*** Opening of EXCERPT PROVIDED ***

Schuylkill Hub Search

Myer Strouse (1825–1878)

Listen to this article · 6 min

Read by a synthetic voice, generated from the text of this article. Hear the whole archive on the Listen page.

Pottsville’s Civil War–era congressman — a Bavarian-born lawyer, newspaper editor, and defense counsel in the Molly Maguire trials at Bloomsburg. Markers: verified · confirmed · corrects a common error · open/caution.

Myer Strouse was a Pottsville lawyer and two-term Democratic U.S. Representative (1863–1867) who, in the era of the Molly Maguire prosecutions, served on the defenses of accused Molly Maguires in the Bloomsburg Rea-murder trials and was among the Schuylkill-bar attorneys the court called on to defend prisoners who could no longer pay. The congressional Biographical Directory remembers him as “attorney and solicitor for the Molly Maguires, in 1876 and 1877”; the documented shape of that service is set out below.

From Oberstreu to Pottsville

Strouse was born on December 16, 1825, into a Jewish family in the Kingdom of Bavaria, and was brought to Pottsville by his father in 1832, at about six. The birth date is unanimous across the sources; the 1906 Jewish Encyclopedia records his original name as Meyer Strauss.

The village of his birth is best identified as Oberstreu, in Lower Franconia. The congressional Biographical Directory and the reference works downstream of it print the birthplace as “Oberstrau, Bavaria,” but no Bavarian town of that name exists. Oberstreu does — and three independent threads point to it: it held a Jewish community that peaked at about 80 residents in 1832, the very year the Strouse family emigrated, with a synagogue and a Hebrew teacher; the Strauß surname appears on the town’s 1817 Bavarian matriculation roll (one head of household is listed as “Alexander Seeligmann Strauß”); and the more careful genealogical records give Oberstreu rather than “Oberstrau.” A primary birth or emigration record would settle it for good, and none has yet surfaced.

Newspaperman, then lawyer

Before the law, Strouse was a newspaperman. In 1848 he founded and edited the North American Farmer, an agricultural weekly published in Philadelphia, and ran it until about 1852, when he gave up the editorship to study law. He was admitted to the Schuylkill County bar on March 6, 1855 — the date fixed by the 1893 Biographical and Portrait Cyclopedia of Schuylkill County (p. 42) — and practiced in Pottsville from then until his death.

*** Close of EXCERPT PROVIDED ***

DIRECTIONS
(A) According to the Myer Strouse article, on what date was Strouse admitted to the Schuylkill County bar?
(B) Rewrite the paragraph of the Myer Strouse article that begins "The village of his birth is best identified" as a bulleted list that keeps its main facts.
(C) List every published reference work that the Myer Strouse article names as a source on Strouse's life.

*** Opening of DATASET EXCERPTS ***

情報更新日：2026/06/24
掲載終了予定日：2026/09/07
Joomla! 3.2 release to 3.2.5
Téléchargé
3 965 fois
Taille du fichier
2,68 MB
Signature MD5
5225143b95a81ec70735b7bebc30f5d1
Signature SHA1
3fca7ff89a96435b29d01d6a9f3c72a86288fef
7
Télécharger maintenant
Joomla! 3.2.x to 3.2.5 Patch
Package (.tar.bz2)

*** Close of DATASET EXCERPTS ***
*** Opening of DATASET EXCERPTS ***

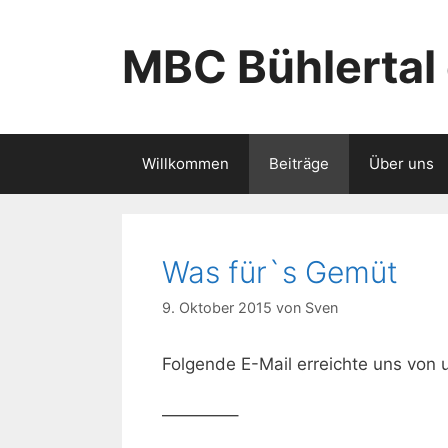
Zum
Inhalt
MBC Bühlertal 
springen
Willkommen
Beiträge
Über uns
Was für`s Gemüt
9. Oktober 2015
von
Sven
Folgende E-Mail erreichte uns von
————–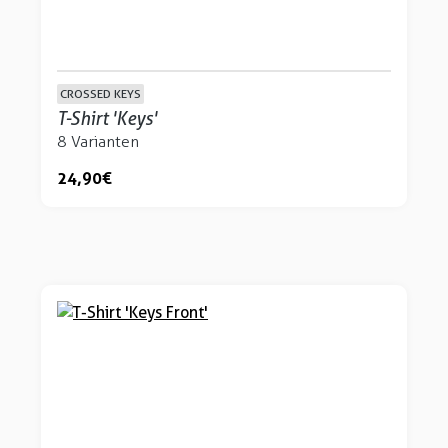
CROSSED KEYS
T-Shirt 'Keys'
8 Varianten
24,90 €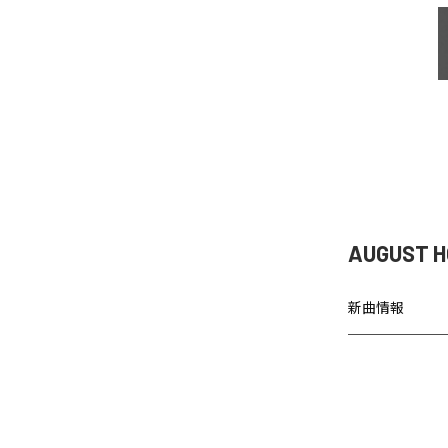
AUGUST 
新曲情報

*** Close of DATASET EXCERPTS ***

RESPONSE LIST
(A) March 6, 1855

(B)
- Strouse's birthplace is best identified as Oberstreu, in Lower Franconia.
- The congressional Biographical Directory and the reference works that follow it give the birthplace as "Oberstrau, Bavaria," but no Bavarian town of that name exists.
- Three independent threads point to Oberstreu:
  - Its Jewish community, which had a synagogue and a Hebrew teacher, peaked at about 80 residents in 1832, the year the Strouse family emigrated.
  - The Strauß surname appears on the town's 1817 Bavarian matriculation roll, including a head of household listed as "Alexander Seeligmann Strauß."
  - The more careful genealogical records give Oberstreu rather than "Oberstrau."
- A primary birth or emigration record would settle the question, but none has yet surfaced.

(C)
- The congressional Biographical Directory
- The 1906 Jewish Encyclopedia
- The 1893 Biographical and Portrait Cyclopedia of Schuylkill County